Bruno e Macarrão chegaram à unidade por volta das 17h, acompanhados do advogado Michel Asseff Filho. A chegada dos dois atraiu dezenas de curiosos, que gritaram "assassino!" para o jogador. Eles passaram mais de uma hora na Polinter e foram levados de carro para Divisão de Homicídios, na Barra da Tijuca, onde se recusaram a prestar depoimento, afirmando que só vão falar em juízo.

O delegado titular da Divisão de Homicídios no Rio, Felipe Ettore, disse que Macarrão e um menor de 17 anos que, na terça-feira, admitiu ter agredido Eliza dentro de um carro a caminho de Minas Gerais, foram indiciados como executores do sequestro e por lesão corporal.

- Há sérios indícios de que Bruno mandou sequestrar e Macarrão e o menor executaram o crime. A vítima foi tirada do Rio e teve sua liberdade cerceada. Isso é crime de sequestro - disse Ettore.

Polícia busca em casa os restos de Eliza

Policiais da Divisão de Homicídios (DH) do Rio localizaram nesta quarta-feira, no município de Vespasiano, a 20 quilômetros de Belo Horizonte, em Minas, a casa onde podem estar os restos mortais de Eliza Samudio. O imóvel pertence ao ex-policial civil Marcos Aparecido dos Santos. A propriedade foi apontada pelo menor de 17 anos como o local em que o corpo da jovem - mãe de um bebê de 4 meses que pode ser filho do atleta - teria sido enterrado e, depois, coberto por uma camada de concreto. Uma multidão de curiosos acompanhou os trabalhos da polícia durante todo o dia.

Na terça-feira, o menor, após ser denunciado por um tio, confessou aos policiais civis do Rio ter participado do sequestro da jovem.

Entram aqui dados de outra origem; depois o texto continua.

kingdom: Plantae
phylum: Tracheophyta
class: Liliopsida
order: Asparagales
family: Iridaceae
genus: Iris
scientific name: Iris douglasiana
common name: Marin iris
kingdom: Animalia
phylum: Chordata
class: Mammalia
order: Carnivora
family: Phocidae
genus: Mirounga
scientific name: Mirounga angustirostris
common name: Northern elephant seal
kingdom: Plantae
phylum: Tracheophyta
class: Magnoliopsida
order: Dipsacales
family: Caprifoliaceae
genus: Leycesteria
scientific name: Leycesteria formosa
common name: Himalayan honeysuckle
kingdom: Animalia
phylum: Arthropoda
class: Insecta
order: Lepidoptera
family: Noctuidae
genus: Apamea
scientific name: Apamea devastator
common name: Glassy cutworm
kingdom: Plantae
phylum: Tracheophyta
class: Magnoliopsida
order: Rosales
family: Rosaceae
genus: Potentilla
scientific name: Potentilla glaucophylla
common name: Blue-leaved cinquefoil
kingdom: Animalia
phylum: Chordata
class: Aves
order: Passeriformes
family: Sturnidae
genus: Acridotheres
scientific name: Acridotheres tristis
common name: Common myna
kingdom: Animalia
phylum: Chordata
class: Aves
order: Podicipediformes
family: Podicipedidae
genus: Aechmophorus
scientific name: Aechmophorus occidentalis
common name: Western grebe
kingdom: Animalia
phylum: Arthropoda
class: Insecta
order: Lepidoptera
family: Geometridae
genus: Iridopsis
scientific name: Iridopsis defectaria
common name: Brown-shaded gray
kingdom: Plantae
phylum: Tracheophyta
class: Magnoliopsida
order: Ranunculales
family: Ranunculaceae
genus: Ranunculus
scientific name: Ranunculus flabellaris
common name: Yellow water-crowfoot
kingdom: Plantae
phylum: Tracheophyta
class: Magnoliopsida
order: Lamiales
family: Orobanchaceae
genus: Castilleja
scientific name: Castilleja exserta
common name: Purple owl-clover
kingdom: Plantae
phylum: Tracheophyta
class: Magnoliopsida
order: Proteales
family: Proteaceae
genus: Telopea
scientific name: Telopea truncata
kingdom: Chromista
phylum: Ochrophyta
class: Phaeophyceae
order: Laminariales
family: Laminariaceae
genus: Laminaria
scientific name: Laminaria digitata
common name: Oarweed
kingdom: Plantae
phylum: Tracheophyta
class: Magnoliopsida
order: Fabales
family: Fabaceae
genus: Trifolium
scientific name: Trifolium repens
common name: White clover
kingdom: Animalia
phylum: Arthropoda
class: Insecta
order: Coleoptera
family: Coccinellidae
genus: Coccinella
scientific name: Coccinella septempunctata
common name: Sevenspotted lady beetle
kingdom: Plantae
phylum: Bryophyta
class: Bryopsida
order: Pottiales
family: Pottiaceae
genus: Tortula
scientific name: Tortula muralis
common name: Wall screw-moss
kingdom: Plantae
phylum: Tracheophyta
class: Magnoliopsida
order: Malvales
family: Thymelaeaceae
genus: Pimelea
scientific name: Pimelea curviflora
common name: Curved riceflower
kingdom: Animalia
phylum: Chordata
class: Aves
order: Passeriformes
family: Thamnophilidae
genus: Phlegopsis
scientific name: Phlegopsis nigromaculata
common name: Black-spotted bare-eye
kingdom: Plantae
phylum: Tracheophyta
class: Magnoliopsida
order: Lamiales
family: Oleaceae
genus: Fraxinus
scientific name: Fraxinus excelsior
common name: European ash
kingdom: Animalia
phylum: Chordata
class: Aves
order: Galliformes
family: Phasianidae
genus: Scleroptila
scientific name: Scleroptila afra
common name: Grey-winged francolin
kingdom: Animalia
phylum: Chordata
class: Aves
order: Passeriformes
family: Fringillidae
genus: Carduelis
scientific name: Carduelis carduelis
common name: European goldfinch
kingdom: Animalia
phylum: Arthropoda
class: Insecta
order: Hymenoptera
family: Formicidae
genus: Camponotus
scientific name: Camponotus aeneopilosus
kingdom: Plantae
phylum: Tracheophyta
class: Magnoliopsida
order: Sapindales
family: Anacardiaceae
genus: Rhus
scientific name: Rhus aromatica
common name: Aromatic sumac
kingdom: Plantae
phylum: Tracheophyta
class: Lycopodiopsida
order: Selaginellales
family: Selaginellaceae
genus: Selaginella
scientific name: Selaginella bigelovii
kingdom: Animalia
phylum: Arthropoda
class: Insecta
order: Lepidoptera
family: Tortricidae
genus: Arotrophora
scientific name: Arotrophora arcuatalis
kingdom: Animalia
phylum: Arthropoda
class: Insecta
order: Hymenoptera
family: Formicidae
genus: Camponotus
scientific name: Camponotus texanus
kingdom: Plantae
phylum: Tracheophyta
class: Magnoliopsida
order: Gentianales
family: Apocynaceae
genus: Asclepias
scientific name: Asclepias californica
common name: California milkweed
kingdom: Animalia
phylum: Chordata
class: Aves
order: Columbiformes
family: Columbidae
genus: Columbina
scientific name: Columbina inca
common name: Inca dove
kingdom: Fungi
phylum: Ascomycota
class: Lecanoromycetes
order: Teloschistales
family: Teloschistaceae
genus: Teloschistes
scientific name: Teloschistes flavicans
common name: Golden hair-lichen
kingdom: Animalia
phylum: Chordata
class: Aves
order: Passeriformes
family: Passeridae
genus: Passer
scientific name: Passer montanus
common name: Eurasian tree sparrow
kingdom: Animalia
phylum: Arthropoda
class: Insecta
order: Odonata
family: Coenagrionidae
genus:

Ele disse, inclusive, ter dado três coronhadas em Eliza dentro do Range Rover do atleta, no qual a levava para Minas, junto com um amigo do jogador, Luiz Henrique Ferreira Romão, o Macarrão. Ao indicar a casa do ex-policial, para onde Eliza teria sido levada ao chegar no estado, o menor afirmou ter visto Marcos aplicar uma "gravata" nela, provocando sua morte. O ex-policial, que não estava na casa e não foi localizado nesta quarta-feira, teria sido expulso da Delegacia de Furtos e Roubo de Minas entre 1992 e 1993.

Apesar dos esforços, não foram encontrados ontem vestígios do corpo de Eliza na casa, mas os trabalhos continuam hoje. Os policiais, porém, encontraram vestígios de sangue no porta-malas de um carro que pertenceria ao ex-policial. Durante todo o tempo, o menor e o tio dele - que, em entrevista à Rádio Tupi, denunciara o sobrinho e afirmara saber que Eliza tinha sido "desossada" e que pedaços de seu corpo tinham sido comidos por cães - acompanharam os policiais.